Menciptakan perubahan budaya (cultural change) memerlukan proses yang panjang, sekitar 1-2 generasi, bergantung pada political will pemerintah dan kesadaran masyarakat, dengan rentang waktu 1 generasi sekitar 15-25 tahun.
Solusinya ketika kita melihat persoalan daerah yang sedemikian krusial dalam hal kesadaran literasi, dibutuhkan kerjasama banyak pihak untuk mengatasinya. Paling penting adalah adanya tindakan nyata yang bukan sekedar wacana semata. Dibutuhkan intervensi secara sistemik, masif, dan berkelanjutan untuk menumbuhkan budaya literasi masyarakat. Pendekatan yang dianggap paling efektif adalah penyadaran literasi sejak dini, sebuah program yang sistematik bisa masuk dengan efektif. Anak adalah peniru oleh karena itu harus ada teladan yang ditiru. Apabila orang tua mempunyai kebiasaan membaca, maka hampir pasti anak akan gemar membaca. Orang tua yang suka memceritakan ke anak tentang apa yang dibaca tentu akan membuat anak akan tertarik untuk membaca. Selanjutnya, jika orang tua yang teratur menugaskan anak membaca menulis dan dievaluasi maka proses pembiasaan akan berhasil.
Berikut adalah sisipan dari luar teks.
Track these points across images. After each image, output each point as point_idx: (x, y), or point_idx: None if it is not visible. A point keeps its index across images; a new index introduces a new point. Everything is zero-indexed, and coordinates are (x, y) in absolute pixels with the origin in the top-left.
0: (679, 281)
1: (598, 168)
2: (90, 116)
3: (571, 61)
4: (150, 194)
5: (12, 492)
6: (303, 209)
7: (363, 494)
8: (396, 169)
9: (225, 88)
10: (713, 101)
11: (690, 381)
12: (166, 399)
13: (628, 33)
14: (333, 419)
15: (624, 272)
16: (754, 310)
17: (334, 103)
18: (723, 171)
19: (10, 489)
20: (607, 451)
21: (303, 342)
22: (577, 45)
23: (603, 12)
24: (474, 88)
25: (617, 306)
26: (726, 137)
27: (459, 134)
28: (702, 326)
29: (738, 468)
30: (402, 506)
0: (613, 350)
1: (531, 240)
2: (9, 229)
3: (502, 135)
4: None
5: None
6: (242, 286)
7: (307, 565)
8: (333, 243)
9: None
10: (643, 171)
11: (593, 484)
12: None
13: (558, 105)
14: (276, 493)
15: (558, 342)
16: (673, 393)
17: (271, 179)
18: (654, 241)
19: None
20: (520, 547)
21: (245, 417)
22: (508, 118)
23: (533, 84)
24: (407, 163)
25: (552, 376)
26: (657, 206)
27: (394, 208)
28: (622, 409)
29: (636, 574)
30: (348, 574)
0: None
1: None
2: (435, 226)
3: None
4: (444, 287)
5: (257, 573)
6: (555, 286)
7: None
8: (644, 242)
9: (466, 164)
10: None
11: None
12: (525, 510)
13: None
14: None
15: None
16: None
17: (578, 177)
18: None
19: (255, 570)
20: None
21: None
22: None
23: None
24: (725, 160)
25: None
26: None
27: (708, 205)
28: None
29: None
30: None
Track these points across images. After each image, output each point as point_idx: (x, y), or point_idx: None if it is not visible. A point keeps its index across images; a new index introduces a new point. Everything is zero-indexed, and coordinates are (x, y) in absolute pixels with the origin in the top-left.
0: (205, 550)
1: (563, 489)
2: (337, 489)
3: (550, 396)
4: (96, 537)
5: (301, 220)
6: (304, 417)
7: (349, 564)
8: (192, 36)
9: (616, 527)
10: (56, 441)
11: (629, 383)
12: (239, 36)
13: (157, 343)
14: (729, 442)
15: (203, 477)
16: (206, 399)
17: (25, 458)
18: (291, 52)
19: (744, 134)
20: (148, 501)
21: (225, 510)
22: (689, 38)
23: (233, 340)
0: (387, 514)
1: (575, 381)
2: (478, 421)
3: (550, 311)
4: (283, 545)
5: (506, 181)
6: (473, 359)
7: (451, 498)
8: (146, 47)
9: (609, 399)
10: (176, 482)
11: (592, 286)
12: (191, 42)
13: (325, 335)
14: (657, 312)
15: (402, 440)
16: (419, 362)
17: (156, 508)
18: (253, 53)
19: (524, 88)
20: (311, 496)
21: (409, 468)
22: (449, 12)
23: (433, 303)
Kita harus menyadari begitu besar manfaat literasi, singkirkan mitos tentang menulis, seperti faktor, (a) orang enggan menulis karena tidak tahu apa yang ditulis. Membaca, khususnya menulis memang memerlukan waktu, energi, pikiran, dan perasaan, cukup banyak hal yang dikorbankan untuk membuat tulisan. Bagi orang yang tidak tahu tujuan dia menulis pengorbanan itu dianggap terlalu mahal atau bahkan mungkin sia-sia. (b) orang enggan menulis karena merasa tidak berbakat, selaras dengan para ahli, Kadis Dikpora Dr. Ir. H. Rosiady Sayuti, M.Sc dalam sambutannya pada Pelatihan Karya Ilmiah mengatakan bahwa setiap orang pada dasarnya memiliki potensi untuk menulis mengarang dengan baik, karena menulis merupakan sebuah kemahiran, maka penguasaannya memerlukan proses. Yang berbakat menulis pun jika tidak pernah dilatih maka tidak akan memiliki kemampuan yang baik. Jadi sudah jelaslah kesanggupan seseorang tidak terletak pada bakatnya seseorang melainkan pada minat, kemauan, dan kegigihannya untuk menulis dan berlatih.
Ikhtiar Dikpora Prov. NTB yang diprakarsai oleh Prof Mahsun dalam menjadikan NTB sebagai provinsi literasi, bisa membuka mata hati orang tua, dan seluruh lapisan masyarakat untuk sadar akan pentingnya literasi. Semoga dengan membaca ini, kita mempunyai kesadaran untuk terus berkarya karena jayanya suatu negara tergantung dari generasi mudanya, Jika sejak dini diterapkan literasi, bukan tidak mungkin akan membuahkan generasi yang tangguh dan kuat, bila generasi muda sekarang mempunyai budaya membaca dan menulis yang secara sistemik maka dapat dipastikan negara Indonesia khususnya provinsi NTB menjadi provinsi yang punya taring terhadap provinsi lainnya karena kemajuan peradaban manusia ditentukan oleh tingginya ilmu pengetahuan, karya yang diciptakan dan tatanan kehidupan yang dianut. Insya Allah, aamiin.